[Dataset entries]

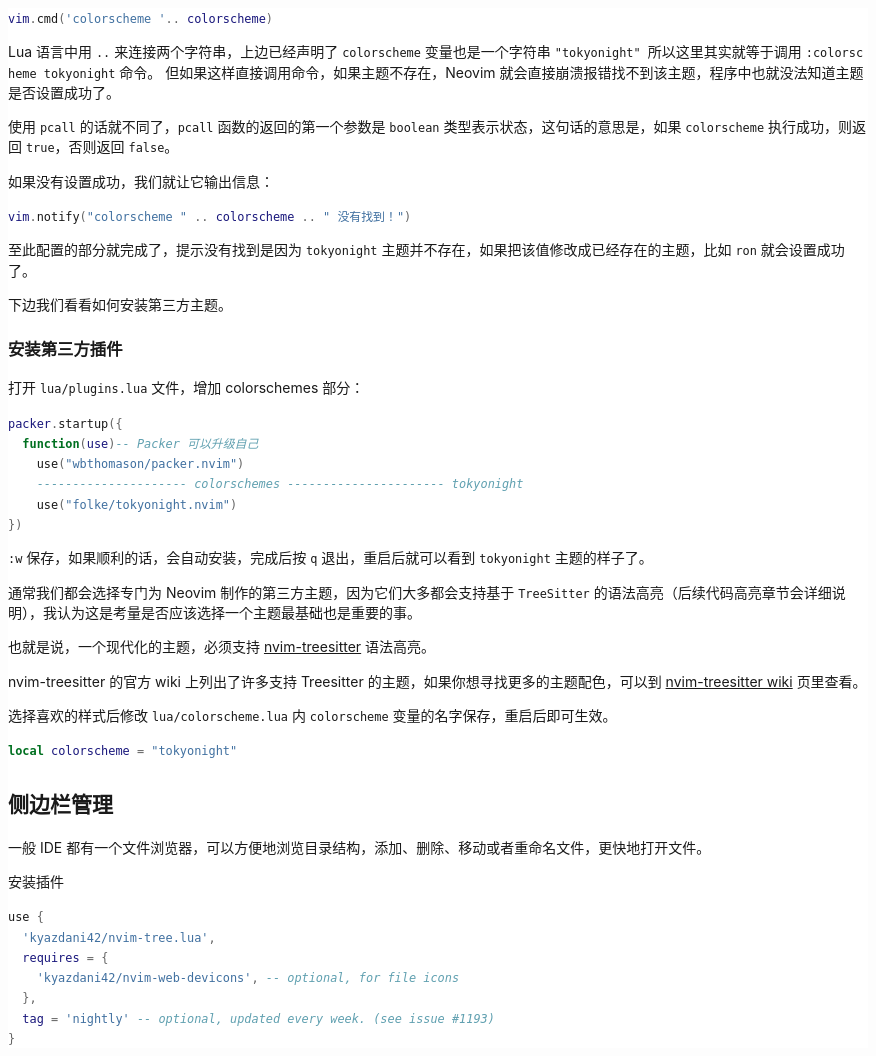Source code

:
 ```lua
vim.cmd('colorscheme '.. colorscheme)
```

Lua 语言中用 `..` 来连接两个字符串，上边已经声明了 `colorscheme` 变量也是一个字符串 `"tokyonight" `所以这里其实就等于调用 `:colorscheme tokyonight` 命令。 但如果这样直接调用命令，如果主题不存在，Neovim 就会直接崩溃报错找不到该主题，程序中也就没法知道主题是否设置成功了。

使用 `pcall` 的话就不同了，`pcall` 函数的返回的第一个参数是 `boolean` 类型表示状态，这句话的意思是，如果 `colorscheme` 执行成功，则返回 `true`，否则返回 `false`。

如果没有设置成功，我们就让它输出信息：

```lua
vim.notify("colorscheme " .. colorscheme .. " 没有找到！")
```

至此配置的部分就完成了，提示没有找到是因为 `tokyonight` 主题并不存在，如果把该值修改成已经存在的主题，比如 `ron` 就会设置成功了。

下边我们看看如何安装第三方主题。

### 安装第三方插件

打开 `lua/plugins.lua` 文件，增加 colorschemes 部分：

```lua
packer.startup({
  function(use)-- Packer 可以升级自己
    use("wbthomason/packer.nvim")
    --------------------- colorschemes ---------------------- tokyonight
    use("folke/tokyonight.nvim")
})
```

`:w` 保存，如果顺利的话，会自动安装，完成后按 `q` 退出，重启后就可以看到 `tokyonight` 主题的样子了。

通常我们都会选择专门为 Neovim 制作的第三方主题，因为它们大多都会支持基于 `TreeSitter` 的语法高亮（后续代码高亮章节会详细说明），我认为这是考量是否应该选择一个主题最基础也是重要的事。

也就是说，一个现代化的主题，必须支持 [nvim-treesitter](https://github.com/nvim-treesitter/nvim-treesitter) 语法高亮。

nvim-treesitter 的官方 wiki 上列出了许多支持 Treesitter 的主题，如果你想寻找更多的主题配色，可以到 [nvim-treesitter wiki](https://github.com/nvim-treesitter/nvim-treesitter/wiki/Colorschemes) 页里查看。

选择喜欢的样式后修改 `lua/colorscheme.lua` 内 `colorscheme` 变量的名字保存，重启后即可生效。

```lua
local colorscheme = "tokyonight"
```

## 侧边栏管理

一般 IDE 都有一个文件浏览器，可以方便地浏览目录结构，添加、删除、移动或者重命名文件，更快地打开文件。

安装插件

```lua
use {
  'kyazdani42/nvim-tree.lua',
  requires = {
    'kyazdani42/nvim-web-devicons', -- optional, for file icons
  },
  tag = 'nightly' -- optional, updated every week. (see issue #1193)
}
```
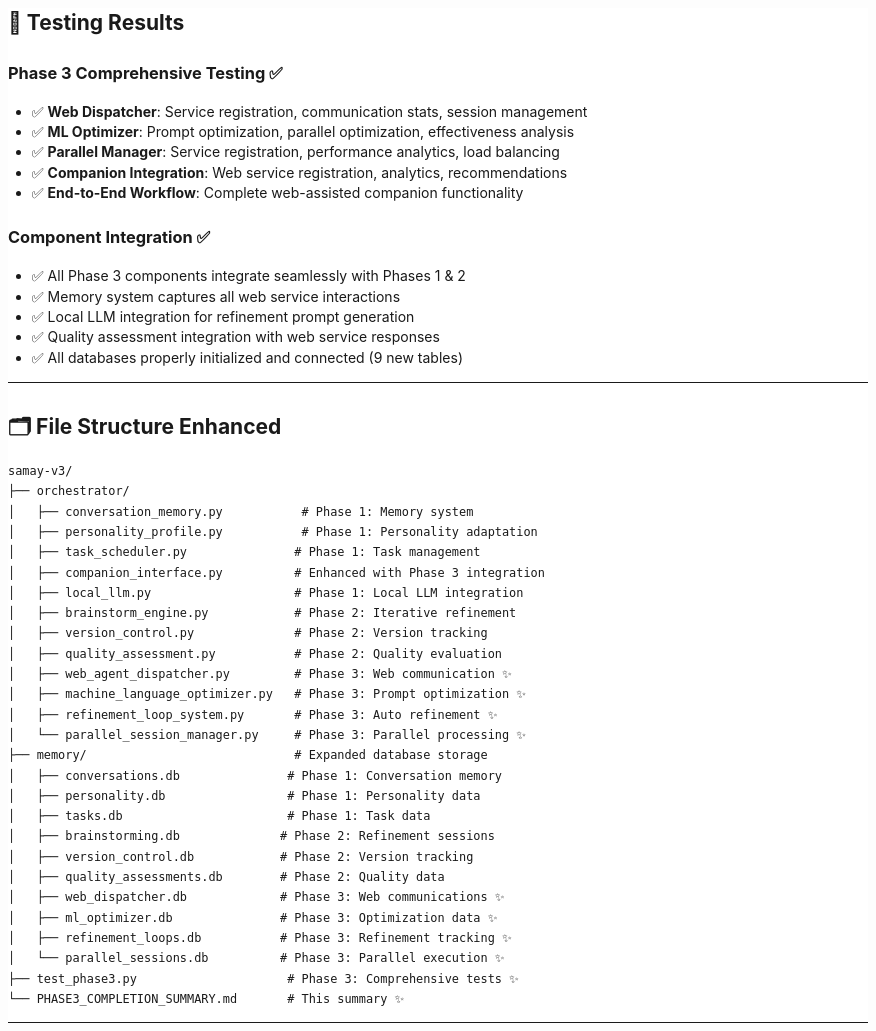 
## 🧪 Testing Results

### **Phase 3 Comprehensive Testing** ✅
- ✅ **Web Dispatcher**: Service registration, communication stats, session management
- ✅ **ML Optimizer**: Prompt optimization, parallel optimization, effectiveness analysis
- ✅ **Parallel Manager**: Service registration, performance analytics, load balancing
- ✅ **Companion Integration**: Web service registration, analytics, recommendations
- ✅ **End-to-End Workflow**: Complete web-assisted companion functionality

### **Component Integration** ✅
- ✅ All Phase 3 components integrate seamlessly with Phases 1 & 2
- ✅ Memory system captures all web service interactions
- ✅ Local LLM integration for refinement prompt generation
- ✅ Quality assessment integration with web service responses
- ✅ All databases properly initialized and connected (9 new tables)

---

## 🗂️ File Structure Enhanced

```
samay-v3/
├── orchestrator/
│   ├── conversation_memory.py           # Phase 1: Memory system
│   ├── personality_profile.py           # Phase 1: Personality adaptation
│   ├── task_scheduler.py               # Phase 1: Task management
│   ├── companion_interface.py          # Enhanced with Phase 3 integration
│   ├── local_llm.py                    # Phase 1: Local LLM integration
│   ├── brainstorm_engine.py            # Phase 2: Iterative refinement
│   ├── version_control.py              # Phase 2: Version tracking
│   ├── quality_assessment.py           # Phase 2: Quality evaluation
│   ├── web_agent_dispatcher.py         # Phase 3: Web communication ✨
│   ├── machine_language_optimizer.py   # Phase 3: Prompt optimization ✨
│   ├── refinement_loop_system.py       # Phase 3: Auto refinement ✨
│   └── parallel_session_manager.py     # Phase 3: Parallel processing ✨
├── memory/                             # Expanded database storage
│   ├── conversations.db               # Phase 1: Conversation memory
│   ├── personality.db                 # Phase 1: Personality data
│   ├── tasks.db                       # Phase 1: Task data
│   ├── brainstorming.db              # Phase 2: Refinement sessions
│   ├── version_control.db            # Phase 2: Version tracking
│   ├── quality_assessments.db        # Phase 2: Quality data
│   ├── web_dispatcher.db             # Phase 3: Web communications ✨
│   ├── ml_optimizer.db               # Phase 3: Optimization data ✨
│   ├── refinement_loops.db           # Phase 3: Refinement tracking ✨
│   └── parallel_sessions.db          # Phase 3: Parallel execution ✨
├── test_phase3.py                     # Phase 3: Comprehensive tests ✨
└── PHASE3_COMPLETION_SUMMARY.md       # This summary ✨
```

---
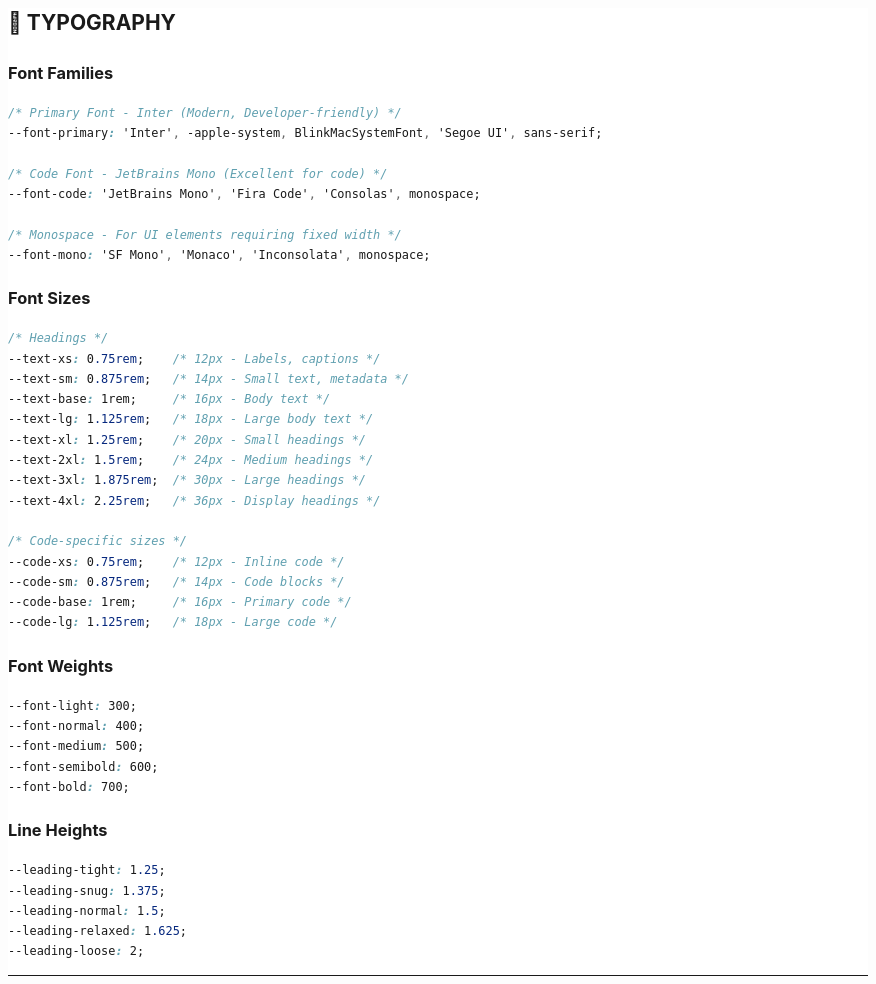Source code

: 
## 📝 TYPOGRAPHY

### Font Families
```css
/* Primary Font - Inter (Modern, Developer-friendly) */
--font-primary: 'Inter', -apple-system, BlinkMacSystemFont, 'Segoe UI', sans-serif;

/* Code Font - JetBrains Mono (Excellent for code) */
--font-code: 'JetBrains Mono', 'Fira Code', 'Consolas', monospace;

/* Monospace - For UI elements requiring fixed width */
--font-mono: 'SF Mono', 'Monaco', 'Inconsolata', monospace;
```

### Font Sizes
```css
/* Headings */
--text-xs: 0.75rem;    /* 12px - Labels, captions */
--text-sm: 0.875rem;   /* 14px - Small text, metadata */
--text-base: 1rem;     /* 16px - Body text */
--text-lg: 1.125rem;   /* 18px - Large body text */
--text-xl: 1.25rem;    /* 20px - Small headings */
--text-2xl: 1.5rem;    /* 24px - Medium headings */
--text-3xl: 1.875rem;  /* 30px - Large headings */
--text-4xl: 2.25rem;   /* 36px - Display headings */

/* Code-specific sizes */
--code-xs: 0.75rem;    /* 12px - Inline code */
--code-sm: 0.875rem;   /* 14px - Code blocks */
--code-base: 1rem;     /* 16px - Primary code */
--code-lg: 1.125rem;   /* 18px - Large code */
```

### Font Weights
```css
--font-light: 300;
--font-normal: 400;
--font-medium: 500;
--font-semibold: 600;
--font-bold: 700;
```

### Line Heights
```css
--leading-tight: 1.25;
--leading-snug: 1.375;
--leading-normal: 1.5;
--leading-relaxed: 1.625;
--leading-loose: 2;
```

---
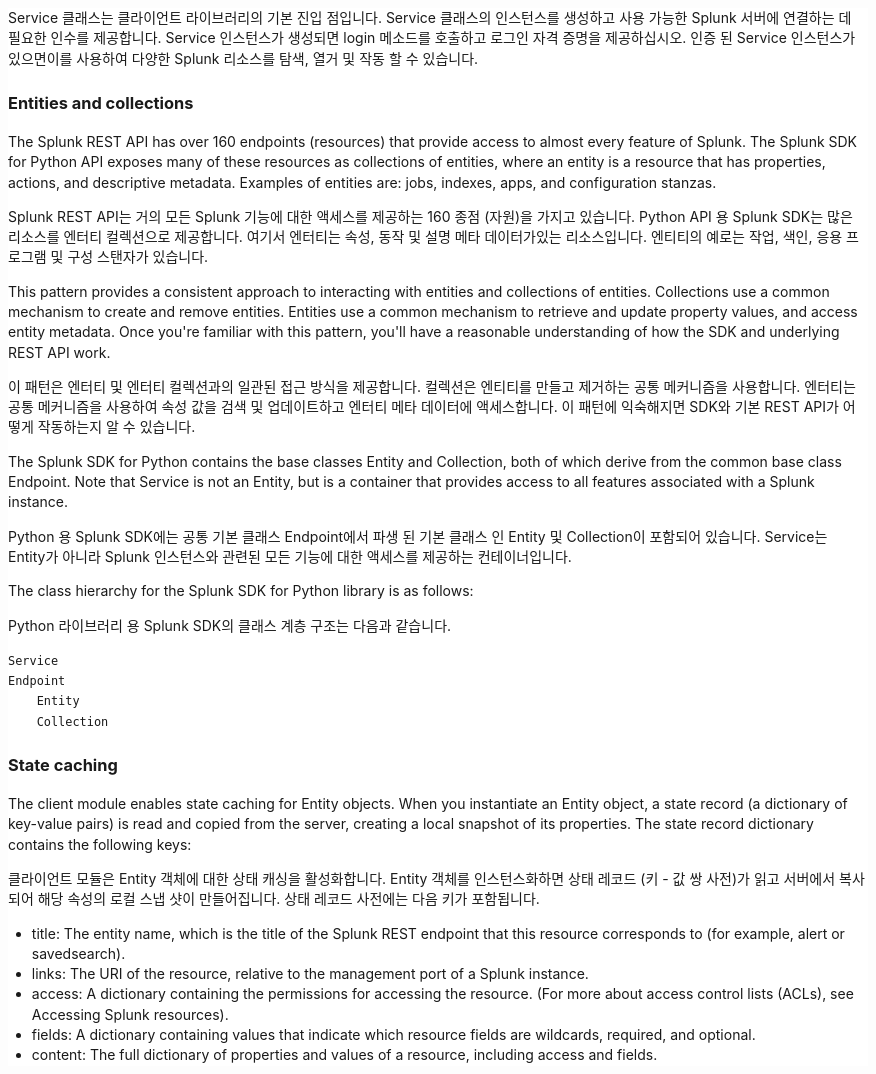 Service 클래스는 클라이언트 라이브러리의 기본 진입 점입니다. Service 클래스의 인스턴스를 생성하고 사용 가능한 Splunk 서버에 연결하는 데 필요한 인수를 제공합니다. Service 인스턴스가 생성되면 login 메소드를 호출하고 로그인 자격 증명을 제공하십시오. 인증 된 Service 인스턴스가 있으면이를 사용하여 다양한 Splunk 리소스를 탐색, 열거 및 작동 할 수 있습니다.

### Entities and collections

The Splunk REST API has over 160 endpoints (resources) that provide access to almost every feature of Splunk. The Splunk SDK for Python API exposes many of these resources as collections of entities, where an entity is a resource that has properties, actions, and descriptive metadata. Examples of entities are: jobs, indexes, apps, and configuration stanzas.

Splunk REST API는 거의 모든 Splunk 기능에 대한 액세스를 제공하는 160 종점 (자원)을 가지고 있습니다. Python API 용 Splunk SDK는 많은 리소스를 엔터티 컬렉션으로 제공합니다. 여기서 엔터티는 속성, 동작 및 설명 메타 데이터가있는 리소스입니다. 엔티티의 예로는 작업, 색인, 응용 프로그램 및 구성 스탠자가 있습니다.

This pattern provides a consistent approach to interacting with entities and collections of entities. Collections use a common mechanism to create and remove entities. Entities use a common mechanism to retrieve and update property values, and access entity metadata. Once you're familiar with this pattern, you'll have a reasonable understanding of how the SDK and underlying REST API work.

이 패턴은 엔터티 및 엔터티 컬렉션과의 일관된 접근 방식을 제공합니다. 컬렉션은 엔티티를 만들고 제거하는 공통 메커니즘을 사용합니다. 엔터티는 공통 메커니즘을 사용하여 속성 값을 검색 및 업데이트하고 엔터티 메타 데이터에 액세스합니다. 이 패턴에 익숙해지면 SDK와 기본 REST API가 어떻게 작동하는지 알 수 있습니다.

The Splunk SDK for Python contains the base classes Entity and Collection, both of which derive from the common base class Endpoint. Note that Service is not an Entity, but is a container that provides access to all features associated with a Splunk instance.

Python 용 Splunk SDK에는 공통 기본 클래스 Endpoint에서 파생 된 기본 클래스 인 Entity 및 Collection이 포함되어 있습니다. Service는 Entity가 아니라 Splunk 인스턴스와 관련된 모든 기능에 대한 액세스를 제공하는 컨테이너입니다.

The class hierarchy for the Splunk SDK for Python library is as follows:

Python 라이브러리 용 Splunk SDK의 클래스 계층 구조는 다음과 같습니다.

```properties
Service
Endpoint
    Entity
    Collection
```

### State caching

The client module enables state caching for Entity objects. When you instantiate an Entity object, a state record (a dictionary of key-value pairs) is read and copied from the server, creating a local snapshot of its properties. The state record dictionary contains the following keys:

클라이언트 모듈은 Entity 객체에 대한 상태 캐싱을 활성화합니다. Entity 객체를 인스턴스화하면 상태 레코드 (키 - 값 쌍 사전)가 읽고 서버에서 복사되어 해당 속성의 로컬 스냅 샷이 만들어집니다. 상태 레코드 사전에는 다음 키가 포함됩니다.

- title: The entity name, which is the title of the Splunk REST endpoint that this resource corresponds to (for example, alert or savedsearch).
- links: The URI of the resource, relative to the management port of a Splunk instance.
- access: A dictionary containing the permissions for accessing the resource. (For more about access control lists (ACLs), see Accessing Splunk resources).
- fields: A dictionary containing values that indicate which resource fields are wildcards, required, and optional.
- content: The full dictionary of properties and values of a resource, including access and fields.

_TASK DESCRIPTION_
Look for the word "fields". Copy out every line of the data that has it.

_PROBLEM SOLUTION_
- fields: A dictionary containing values that indicate which resource fields are wildcards, required, and optional.
- content: The full dictionary of properties and values of a resource, including access and fields.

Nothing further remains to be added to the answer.